The River of Dreams (ROD) program gives children the opportunity to learn about rivers, watersheds, and how we are all connected through them. Inspired by the Caldecott Medal-winning children’s novel “Paddle-to-the-Sea” by Holling C. Holling, ROD takes elementary students on a journey through both their watershed and imagination. Much like the boy in the story, students will learn how all people are connected through watersheds. In the process, they will gain an understanding of new terms and ideas.

In addition to grasping new and exciting concepts, ROD students will be encouraged to use their creative genius to decorate a small cedar canoe and develop a “dream” for a voyage of their own. The boy in “Paddle-to-the-Sea” dreamed that his canoe would make it to the ocean after traveling through all of the great lakes from its origin in the Nipigon region of Ontario, Canada. Students are asked to think about what their canoe’s journey will be like. Will the canoe be rained on, frozen into a sheet of ice, or used in a beaver dam? Will the journey be scary, exciting, or fun (or all)? Perhaps the canoe will make it all the way from their town to Winnipeg, Manitoba - or beyond? The possibilities are endless, as is the variety of different designs and dreams which will emerge from the canoe decoration phase.

After displaying their canoes and dreams to members of the community, each participant releases their vessel in the river nearest their town, sending it on its journey to the sea. Student involvement does not end there, however. Each canoe is equipped with information to track its whereabouts, using our web application at Citizens who find a canoe downstream will be encouraged to follow the instructions on the canoe to log the geographic location where it was found and then release it back into the water in a place where it has a good chance to continue its journey downriver.

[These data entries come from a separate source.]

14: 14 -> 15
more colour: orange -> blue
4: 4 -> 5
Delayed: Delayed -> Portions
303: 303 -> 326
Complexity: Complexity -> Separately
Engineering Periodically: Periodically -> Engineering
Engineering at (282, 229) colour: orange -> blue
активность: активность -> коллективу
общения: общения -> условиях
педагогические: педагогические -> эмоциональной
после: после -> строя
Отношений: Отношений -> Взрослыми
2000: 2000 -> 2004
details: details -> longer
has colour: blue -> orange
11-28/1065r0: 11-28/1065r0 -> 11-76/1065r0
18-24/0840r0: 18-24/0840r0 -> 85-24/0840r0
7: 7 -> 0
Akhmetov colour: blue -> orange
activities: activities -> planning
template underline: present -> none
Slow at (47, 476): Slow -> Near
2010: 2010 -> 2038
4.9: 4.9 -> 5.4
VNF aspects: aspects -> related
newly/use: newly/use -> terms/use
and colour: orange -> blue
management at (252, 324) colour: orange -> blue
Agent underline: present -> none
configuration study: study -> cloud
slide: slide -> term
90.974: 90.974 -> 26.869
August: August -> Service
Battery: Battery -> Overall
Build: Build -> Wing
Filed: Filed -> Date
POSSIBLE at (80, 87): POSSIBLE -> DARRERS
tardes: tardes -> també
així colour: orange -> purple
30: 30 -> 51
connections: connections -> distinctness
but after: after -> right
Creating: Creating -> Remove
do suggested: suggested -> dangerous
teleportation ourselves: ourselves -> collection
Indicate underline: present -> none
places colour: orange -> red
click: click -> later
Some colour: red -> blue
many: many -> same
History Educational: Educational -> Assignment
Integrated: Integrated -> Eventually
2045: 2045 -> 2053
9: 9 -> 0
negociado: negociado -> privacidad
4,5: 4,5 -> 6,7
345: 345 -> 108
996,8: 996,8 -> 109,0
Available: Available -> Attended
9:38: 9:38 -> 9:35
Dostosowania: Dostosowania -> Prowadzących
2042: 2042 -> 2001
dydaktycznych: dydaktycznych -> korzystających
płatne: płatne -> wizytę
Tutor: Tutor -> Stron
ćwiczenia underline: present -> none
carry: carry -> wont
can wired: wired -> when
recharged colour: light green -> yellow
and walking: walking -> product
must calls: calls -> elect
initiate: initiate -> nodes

Each student will be able to access a page online to keep tabs on their canoe’s progress, including a map showing locations where it was found and (if provided) a message from the discoverers. If they wish, students can continue tracking the canoe during the summer months at home. In addition, teachers will be able to access a page showing the progress of all canoes launched by the class. Communities downstream and along the Red River will be notified through news releases to look for the canoes and keep them moving down the river.